Dit ondervond een vriend van mij afgelopen vrijdag. Deze superman zou naar een stel superstoere mensen gaan, mij incluis uiteraard. Uiteraard vertrok hij zonder de beste voorbereiding, dus eenmaal in de straat belde hij Jan op. “Heej Janneman, op welk nummer woon je ook alweer?” “Twee.” “Bedankt man, doei!” Superman fietste door naar nummer twee, maar bij de voordeur had hij al het gevoel dat hij niet bij de rumoerige ruige rockers aan zou bellen. Dat kwam mede door de klamme kinderstemmetjes die door het open raam dreinden. Nog voor hij zich om kon draaien, krijsten de kinderen dat er nog iemand op het feestje kwam. Moeder stond in de deuropening met vechtende kinderen die het cadeautje wilden zien. “Volgens mij sta ik hier verkeerd.” Moeder: “Oh, wie zoek je dan?” Superheld: “Jan.” Moeder: “Nee, die woont hier niet.” Superheld: “Nee, dat dacht ik al. Fijne verjaardag verder.” Dan belt Jan onze superheld weer op. “Hoezo kom je eigenlijk bij me langs, gozer?” Ja, leg dan maar eens aan de verkeerde Jan uit dat je net een kinderfeest wreed hebt verstoord vanwege dubbele namen in je telefoon.
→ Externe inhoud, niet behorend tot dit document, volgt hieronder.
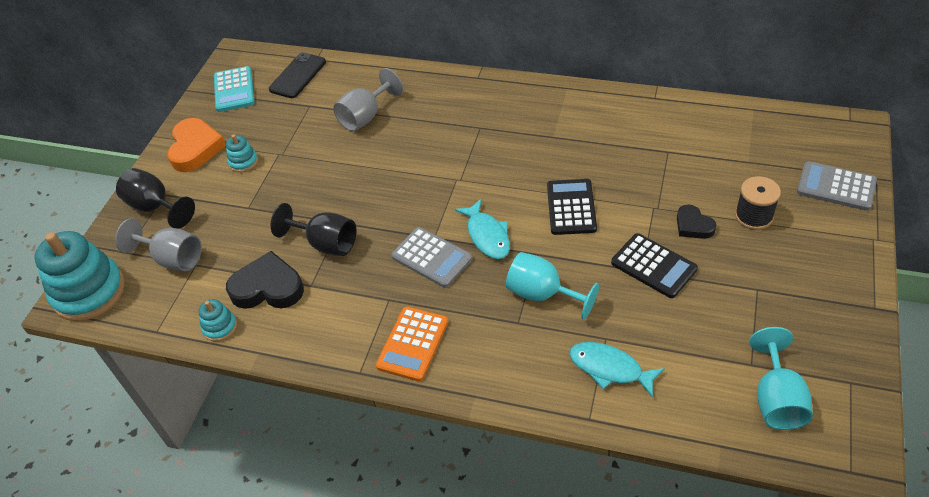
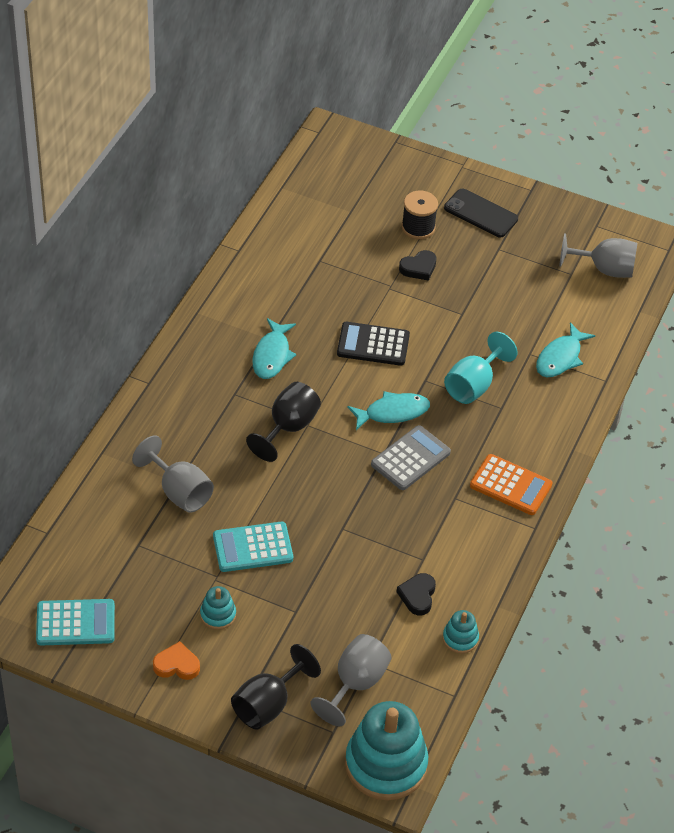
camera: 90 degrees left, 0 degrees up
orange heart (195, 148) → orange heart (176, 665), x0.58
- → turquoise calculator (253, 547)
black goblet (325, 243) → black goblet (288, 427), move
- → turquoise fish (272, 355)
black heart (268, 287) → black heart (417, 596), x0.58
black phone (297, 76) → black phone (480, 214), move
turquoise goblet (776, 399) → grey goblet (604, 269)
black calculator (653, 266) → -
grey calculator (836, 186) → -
Misschien moeten we met z'n allen gewoon niet zo dom doen met al die mobiele nummers. Met 'we' bedoel ik natuurlijk vooral mezelf, want dan voel ik me iets minder aansprakelijk voor mijn eigen stomme gedrag. Ik moet natuurlijk gewoon iedere voornaam direct aanvullen met de achternaam en als de mobiele telefoon het even toelaat, ook nog met andere hints, zoals 'werk', 'studie', 'rare vrienden van (v)echtgenoot'. Onbekende nummers moet ik per direct verwijderen, of opbellen met de vraag: “Wie ben jij ook alweer?” Waarna het antwoord steevast volgt: “Jij belt mij, dus jij zou het moeten weten, sukkel!” Ook al levert dat antwoord geen duidelijkheid over de connectie tussen jou en de persoon die je belde, het is duidelijk dat je diegene per direct kan verwijderen. Best lekker, zo'n opgeschoonde telefoon!

Ik houd alleen niet zo van die gênante situaties waarin ik meer duidelijkheid krijg. Daarom vraag ik me nog steeds af wie Thijs is. En Inge en Yuri. En de Sander zonder achternaam. En de Marloes zonder achternaam. Ik durf niet zo goed te bellen. “Ja, hoi, ik weet niet meer wie je bent, misschien kan jij me dat duidelijk maken?” Het klinkt zo lullig als de ander mij nog wel zou herinneren. Stiekem hoop ik dus gewoon dat Thijs, Inge, Yuri, Sander en Marloes mijn column lezen en me sms'en met het antwoord op de vraag: wie ben jij ook alweer? Misschien belde Thijs mij ook wel om die reden om 3 uur 's nachts; dronken op een feestje is nieuwsgierigheid sterker dan het verstand. Ik weet het nu wel; voortaan voeg ik altijd de achternaam toe. Of ik moet ook eens flink dronken worden en alle onbekenden uit mijn lijst bellen? En dan maar allerlei blogs en columns in de gaten houden, in de hoop dat ik net zo'n mysterie ben voor hen als zij voor mij.